### TRY IT:
Once you find the line with "nose: (498, 300)" in the entries below, return exactly every line from it through the line with "right elbow: (664, 644)".

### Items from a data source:
------------------------
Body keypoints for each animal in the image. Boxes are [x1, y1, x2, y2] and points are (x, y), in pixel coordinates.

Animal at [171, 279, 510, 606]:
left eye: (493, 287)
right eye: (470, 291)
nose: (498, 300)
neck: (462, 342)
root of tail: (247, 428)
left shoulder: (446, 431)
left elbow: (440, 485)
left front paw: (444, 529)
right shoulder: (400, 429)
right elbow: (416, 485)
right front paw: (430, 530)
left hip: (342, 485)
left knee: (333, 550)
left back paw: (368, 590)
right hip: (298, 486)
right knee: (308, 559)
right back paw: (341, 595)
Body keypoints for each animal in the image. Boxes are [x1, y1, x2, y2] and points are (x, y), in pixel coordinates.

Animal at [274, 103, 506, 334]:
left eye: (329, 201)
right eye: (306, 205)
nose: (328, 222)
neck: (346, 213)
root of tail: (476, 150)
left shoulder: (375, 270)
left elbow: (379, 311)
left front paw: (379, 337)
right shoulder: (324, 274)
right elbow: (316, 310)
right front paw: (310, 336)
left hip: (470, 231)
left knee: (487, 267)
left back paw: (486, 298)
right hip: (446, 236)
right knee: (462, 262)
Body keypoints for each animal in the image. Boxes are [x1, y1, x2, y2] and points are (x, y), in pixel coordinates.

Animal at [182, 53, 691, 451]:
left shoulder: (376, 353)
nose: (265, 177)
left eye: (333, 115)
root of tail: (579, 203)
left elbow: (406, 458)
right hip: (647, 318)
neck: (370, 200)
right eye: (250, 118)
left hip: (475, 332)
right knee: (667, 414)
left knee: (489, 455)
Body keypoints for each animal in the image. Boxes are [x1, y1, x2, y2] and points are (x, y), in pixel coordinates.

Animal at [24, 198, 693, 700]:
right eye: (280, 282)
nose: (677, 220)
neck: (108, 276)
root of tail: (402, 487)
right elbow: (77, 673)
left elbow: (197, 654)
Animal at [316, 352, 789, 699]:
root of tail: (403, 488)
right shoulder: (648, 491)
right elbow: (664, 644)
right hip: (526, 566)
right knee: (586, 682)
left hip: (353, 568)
------------------------
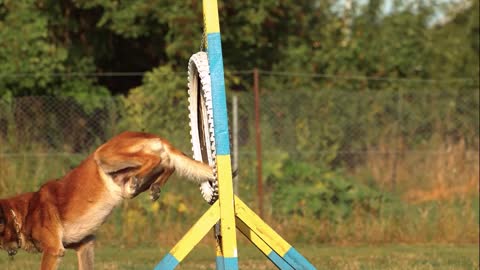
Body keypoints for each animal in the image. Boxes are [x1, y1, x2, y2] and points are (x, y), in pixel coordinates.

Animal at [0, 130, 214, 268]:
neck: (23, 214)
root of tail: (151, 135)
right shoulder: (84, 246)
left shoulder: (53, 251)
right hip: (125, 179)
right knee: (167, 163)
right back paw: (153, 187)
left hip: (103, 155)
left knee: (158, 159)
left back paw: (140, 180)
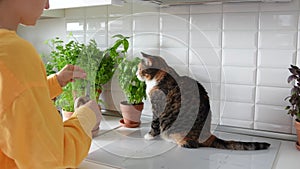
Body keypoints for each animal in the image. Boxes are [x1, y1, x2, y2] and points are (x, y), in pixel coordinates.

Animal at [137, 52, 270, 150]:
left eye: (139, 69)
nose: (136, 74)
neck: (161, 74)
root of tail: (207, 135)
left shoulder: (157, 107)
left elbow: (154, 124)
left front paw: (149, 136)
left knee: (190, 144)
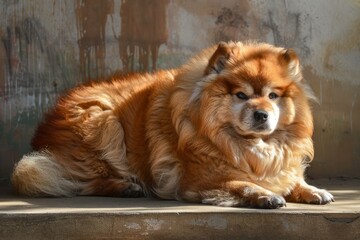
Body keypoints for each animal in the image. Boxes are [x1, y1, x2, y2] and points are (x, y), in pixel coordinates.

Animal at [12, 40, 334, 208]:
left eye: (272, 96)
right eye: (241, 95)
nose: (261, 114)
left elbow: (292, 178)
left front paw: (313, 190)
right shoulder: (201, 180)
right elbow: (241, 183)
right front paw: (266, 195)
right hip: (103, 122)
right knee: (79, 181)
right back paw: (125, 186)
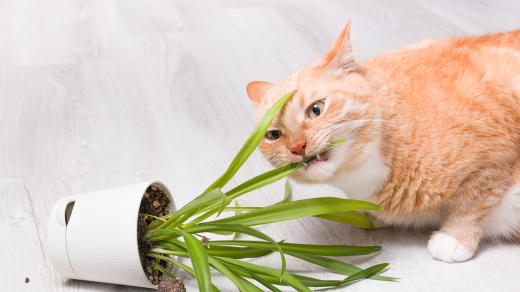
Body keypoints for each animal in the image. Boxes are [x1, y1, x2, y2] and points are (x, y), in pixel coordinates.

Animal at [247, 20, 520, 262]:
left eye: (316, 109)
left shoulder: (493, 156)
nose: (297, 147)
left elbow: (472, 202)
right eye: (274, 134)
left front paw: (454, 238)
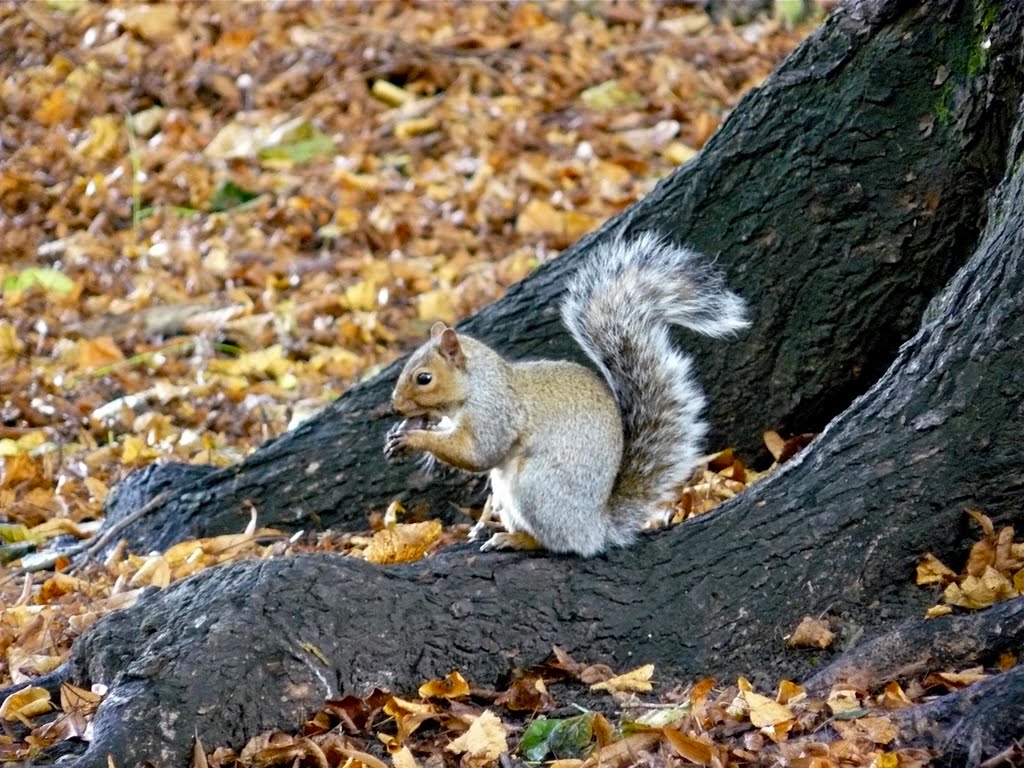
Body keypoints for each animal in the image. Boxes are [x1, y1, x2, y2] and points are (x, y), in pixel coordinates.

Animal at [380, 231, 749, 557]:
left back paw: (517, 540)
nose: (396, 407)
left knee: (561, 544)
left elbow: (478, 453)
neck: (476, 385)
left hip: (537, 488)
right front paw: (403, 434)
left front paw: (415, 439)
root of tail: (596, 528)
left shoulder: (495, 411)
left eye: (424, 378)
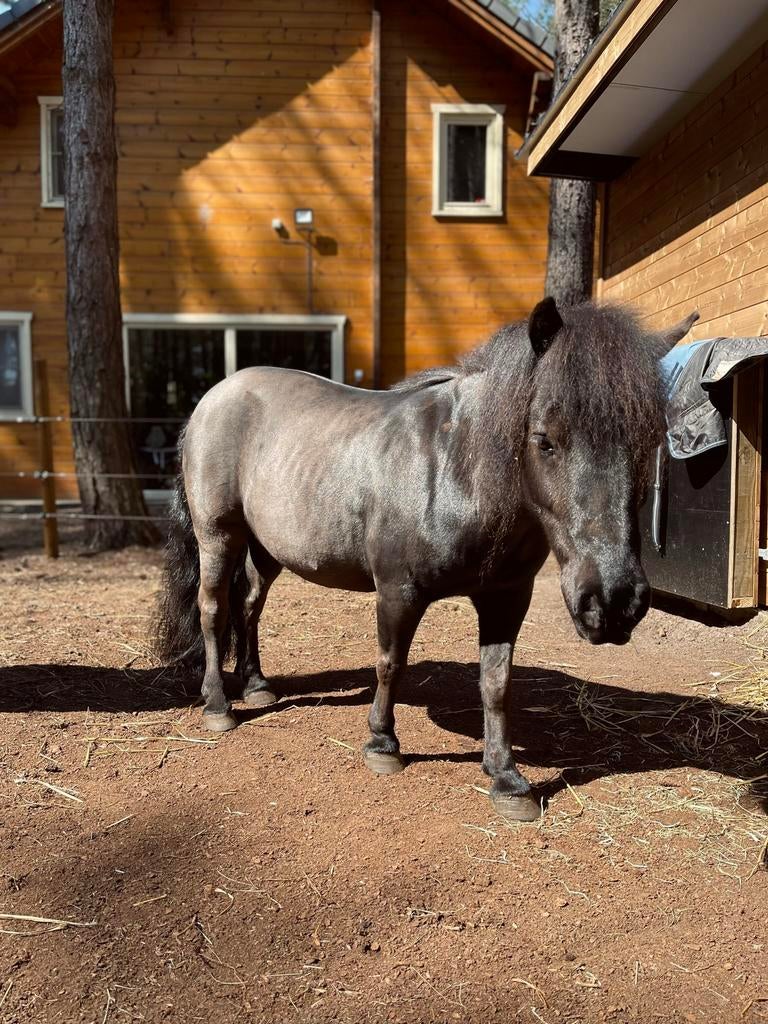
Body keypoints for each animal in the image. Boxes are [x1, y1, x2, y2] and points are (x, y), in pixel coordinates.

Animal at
------------------------
### ANSWER SECTION:
nose: (498, 300)
neck: (462, 342)
root of tail: (247, 428)
left shoulder: (446, 431)
left elbow: (440, 485)
left front paw: (444, 529)
right shoulder: (400, 429)
right elbow: (416, 485)
right front paw: (430, 530)
left hip: (342, 485)
left knee: (333, 550)
left back paw: (368, 590)
right hip: (298, 486)
right knee: (308, 559)
right back paw: (341, 595)
Body keypoints for each animal in the image. Boxes are [x1, y1, x2, y2] and points are (x, y), in pixel coordinates.

Animal at [274, 103, 506, 334]:
left eye: (329, 201)
right eye: (306, 205)
nose: (328, 222)
neck: (346, 213)
root of tail: (476, 150)
left shoulder: (375, 270)
left elbow: (379, 311)
left front paw: (379, 337)
right shoulder: (324, 274)
right elbow: (316, 310)
right front paw: (310, 336)
left hip: (470, 231)
left knee: (487, 267)
left back paw: (486, 298)
right hip: (446, 236)
right knee: (462, 262)
Body keypoints for each animal in the image. Boxes are [x1, y1, x2, y2] and points are (x, y), in pixel coordinates.

Animal at [182, 53, 691, 451]:
left shoulder: (376, 353)
nose: (265, 177)
left eye: (333, 115)
root of tail: (579, 203)
left elbow: (406, 458)
right hip: (647, 318)
neck: (370, 200)
right eye: (250, 118)
left hip: (475, 332)
right knee: (667, 414)
left knee: (489, 455)
Body keypoints for each animal in the image. Boxes are [x1, y1, x2, y2] and points are (x, y), in pixel coordinates.

Animal at [24, 198, 693, 700]:
right eye: (280, 282)
nose: (677, 220)
neck: (108, 276)
root of tail: (402, 487)
right elbow: (77, 673)
left elbow: (197, 654)
Animal at [316, 352, 789, 699]:
root of tail: (403, 488)
right shoulder: (648, 491)
right elbow: (664, 644)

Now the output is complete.